Good point, Andrea, and you have suggested some great resources! I mentioned Steve Slaunwhite’s prospecting tips as well (under Talk to previous employers), which are very helpful in turning ‘cold calling’ into ‘relationship-building.’
Don’t forget about that sure thing in life: taxes. I think it’s worth having a meeting with an accountant about how to set up your books and learn what you can and cannot legitimately claim on your taxes – and how to do it correctly. Government websites also have lots of useful information on this. One of the first things I outsourced was my bookkeeping. Although I was quite capable of doing it myself, it used up a lot of time I could have spent on doing client work or building my business.
Thanks for sharing your experience, Sue.
One more tip: If you are leaving a salaried position to set up an independent business, apply for a line of credit while you still have a job. In the early days of your business, revenue might be in short supply, and you will have expenses.
Good post with smart advice. I would add two things:
1) Get over any wobbly feelings you have about promotion. There are ways to do it without annoying people – like focus on their needs. I spent a lot of time with no clients because I was shy about tooting my own horn.
2) Fish where the fish are. Find a way to hang out with people who can hire you. Go to their conferences. Learn what they need. I love the folks in my professions (trainers, coaches and communicators) but I started to get business when I began hanging out with people in my husband’s field.
Craig, you’re so right. I use an accountant but I track my expenses in the categories he uses for my income tax, which I hand over to him.
Excellent additions, Donna and Sue! Thanks everyone for commenting.

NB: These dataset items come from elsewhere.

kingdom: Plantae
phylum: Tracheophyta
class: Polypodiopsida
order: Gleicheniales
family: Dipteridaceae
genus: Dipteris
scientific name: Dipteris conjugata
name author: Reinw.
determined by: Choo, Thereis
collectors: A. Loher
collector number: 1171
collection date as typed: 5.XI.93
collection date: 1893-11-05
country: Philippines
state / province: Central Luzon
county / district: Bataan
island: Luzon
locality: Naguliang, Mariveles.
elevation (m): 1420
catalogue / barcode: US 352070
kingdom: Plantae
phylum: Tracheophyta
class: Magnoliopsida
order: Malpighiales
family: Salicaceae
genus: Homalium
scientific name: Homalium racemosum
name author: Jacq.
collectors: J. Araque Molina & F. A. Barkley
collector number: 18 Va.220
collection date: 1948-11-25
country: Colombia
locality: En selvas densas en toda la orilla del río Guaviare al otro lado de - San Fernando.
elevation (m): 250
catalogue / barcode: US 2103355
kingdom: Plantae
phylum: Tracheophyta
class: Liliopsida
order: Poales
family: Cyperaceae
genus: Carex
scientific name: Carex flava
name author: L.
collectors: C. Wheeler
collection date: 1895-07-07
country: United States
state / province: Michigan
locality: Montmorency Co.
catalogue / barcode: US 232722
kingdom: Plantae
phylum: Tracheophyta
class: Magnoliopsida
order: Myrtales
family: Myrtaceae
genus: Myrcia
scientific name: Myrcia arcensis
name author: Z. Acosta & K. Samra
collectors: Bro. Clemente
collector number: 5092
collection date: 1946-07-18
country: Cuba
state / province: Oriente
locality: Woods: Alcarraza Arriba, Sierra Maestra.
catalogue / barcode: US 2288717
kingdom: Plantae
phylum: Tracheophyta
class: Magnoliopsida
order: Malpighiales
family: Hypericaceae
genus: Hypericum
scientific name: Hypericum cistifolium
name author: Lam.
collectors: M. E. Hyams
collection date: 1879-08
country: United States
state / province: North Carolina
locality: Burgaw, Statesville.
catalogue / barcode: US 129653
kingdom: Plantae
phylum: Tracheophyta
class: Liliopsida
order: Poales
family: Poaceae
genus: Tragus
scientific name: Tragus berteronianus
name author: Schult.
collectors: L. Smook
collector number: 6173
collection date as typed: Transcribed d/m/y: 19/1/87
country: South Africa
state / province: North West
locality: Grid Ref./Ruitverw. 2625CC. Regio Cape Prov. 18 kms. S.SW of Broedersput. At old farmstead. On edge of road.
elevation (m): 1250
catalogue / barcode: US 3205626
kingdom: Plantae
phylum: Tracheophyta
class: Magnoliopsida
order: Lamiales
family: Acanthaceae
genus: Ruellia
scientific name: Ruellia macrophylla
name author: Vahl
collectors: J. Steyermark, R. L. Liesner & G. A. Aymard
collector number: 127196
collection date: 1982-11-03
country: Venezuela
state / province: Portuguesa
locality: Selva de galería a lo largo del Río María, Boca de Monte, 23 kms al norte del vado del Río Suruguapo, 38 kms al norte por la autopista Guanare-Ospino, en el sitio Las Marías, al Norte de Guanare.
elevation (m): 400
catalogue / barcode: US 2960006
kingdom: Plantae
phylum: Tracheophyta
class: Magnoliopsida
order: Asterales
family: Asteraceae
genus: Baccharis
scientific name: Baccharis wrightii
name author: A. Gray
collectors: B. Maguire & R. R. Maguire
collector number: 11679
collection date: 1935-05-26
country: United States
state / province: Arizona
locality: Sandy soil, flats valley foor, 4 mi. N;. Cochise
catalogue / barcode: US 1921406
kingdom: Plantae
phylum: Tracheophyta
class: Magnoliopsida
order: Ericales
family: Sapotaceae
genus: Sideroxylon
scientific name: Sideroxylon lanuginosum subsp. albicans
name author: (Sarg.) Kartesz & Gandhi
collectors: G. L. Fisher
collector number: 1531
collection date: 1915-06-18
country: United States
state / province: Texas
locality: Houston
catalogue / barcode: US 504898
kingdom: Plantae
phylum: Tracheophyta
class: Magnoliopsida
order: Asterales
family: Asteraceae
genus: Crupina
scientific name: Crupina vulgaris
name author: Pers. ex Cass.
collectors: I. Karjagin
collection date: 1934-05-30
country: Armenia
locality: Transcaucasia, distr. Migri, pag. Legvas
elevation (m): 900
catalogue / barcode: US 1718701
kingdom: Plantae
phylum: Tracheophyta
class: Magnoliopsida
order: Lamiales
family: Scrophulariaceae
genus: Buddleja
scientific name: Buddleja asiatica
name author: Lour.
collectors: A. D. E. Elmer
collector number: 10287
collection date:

You covered a great deal of information in a small space Sue. What an awesome post! I thought readers might be interested in this article I wrote after the session I facilitated in San Diego. http://soloprpro.com/flying-on-your-own-charting-your-course-as-an-independent-practitioner/ Here’s hoping we’ll have an indie day in Toronto this June.
Terrific points, Sue! Will help anyone who’s embarking on this adventure – newbie or experienced. Thanks so much for the mention and links!
One of the things I found very helpful when taking Chris Brogan’s course was that we need to identify and understand our distractions. (for me it’s email) Once you are conscious of what derails your productivity it puts you more in a position of control and you can manage it better. Has really worked for me so far!